Signed-off-by: Ashley Cui <acui@redhat.com>
---
 pkg/domain/infra/tunnel/secrets.go | 82 ++++++++++++++++++++++++++++++++++++++
 1 file changed, 82 insertions(+)
 create mode 100644 pkg/domain/infra/tunnel/secrets.go

(limited to 'pkg/domain/infra/tunnel')

diff --git a/pkg/domain/infra/tunnel/secrets.go b/pkg/domain/infra/tunnel/secrets.go
new file mode 100644
index 000000000..f7c0f7d13
--- /dev/null
+++ b/pkg/domain/infra/tunnel/secrets.go
@@ -0,0 +1,82 @@
+package tunnel
+
+import (
+	"context"
+	"io"
+
+	"github.com/containers/podman/v2/pkg/bindings/secrets"
+	"github.com/containers/podman/v2/pkg/domain/entities"
+	"github.com/containers/podman/v2/pkg/errorhandling"
+	"github.com/pkg/errors"
+)
+
+func (ic *ContainerEngine) SecretCreate(ctx context.Context, name string, reader io.Reader, options entities.SecretCreateOptions) (*entities.SecretCreateReport, error) {
+	opts := new(secrets.CreateOptions).WithDriver(options.Driver).WithName(name)

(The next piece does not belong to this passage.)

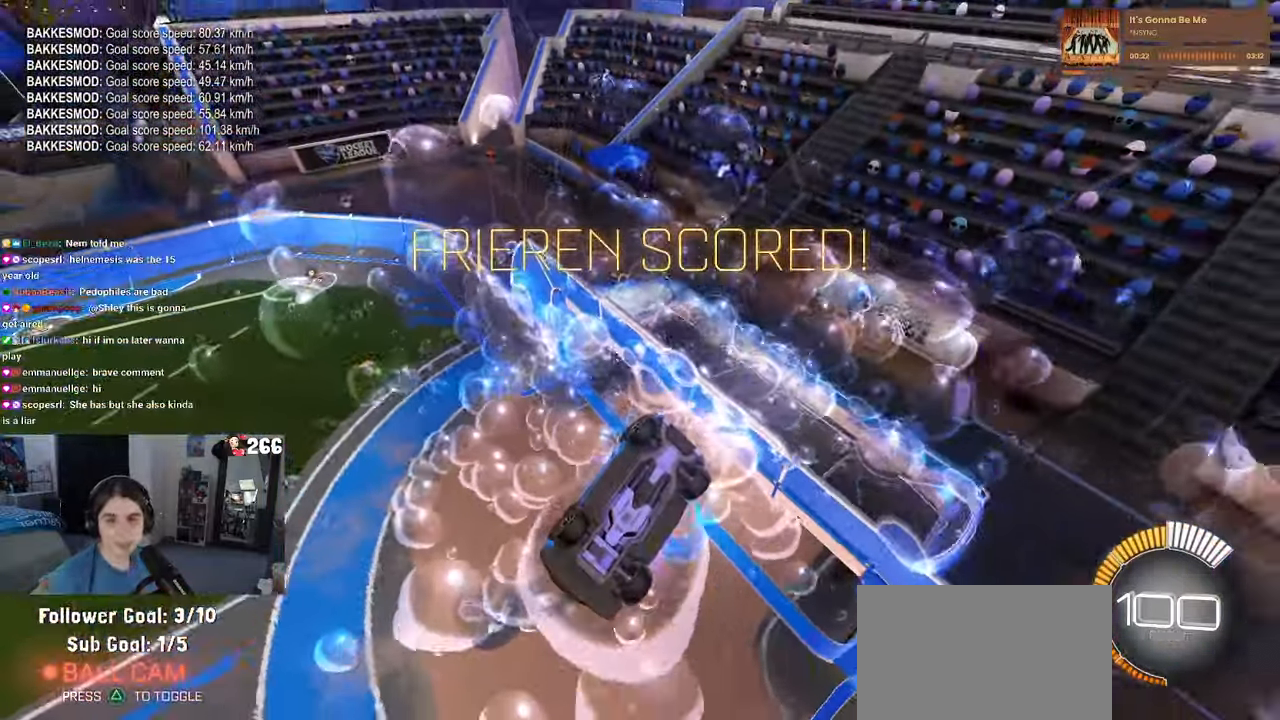
{"buttons": [], "left_stick": "center", "right_stick": "center", "events": []}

+	created, _ := secrets.Create(ic.ClientCtx, reader, opts)
+	return created, nil
+}
+
+func (ic *ContainerEngine) SecretInspect(ctx context.Context, nameOrIDs []string) ([]*entities.SecretInfoReport, []error, error) {
+	allInspect := make([]*entities.SecretInfoReport, 0, len(nameOrIDs))
+	errs := make([]error, 0, len(nameOrIDs))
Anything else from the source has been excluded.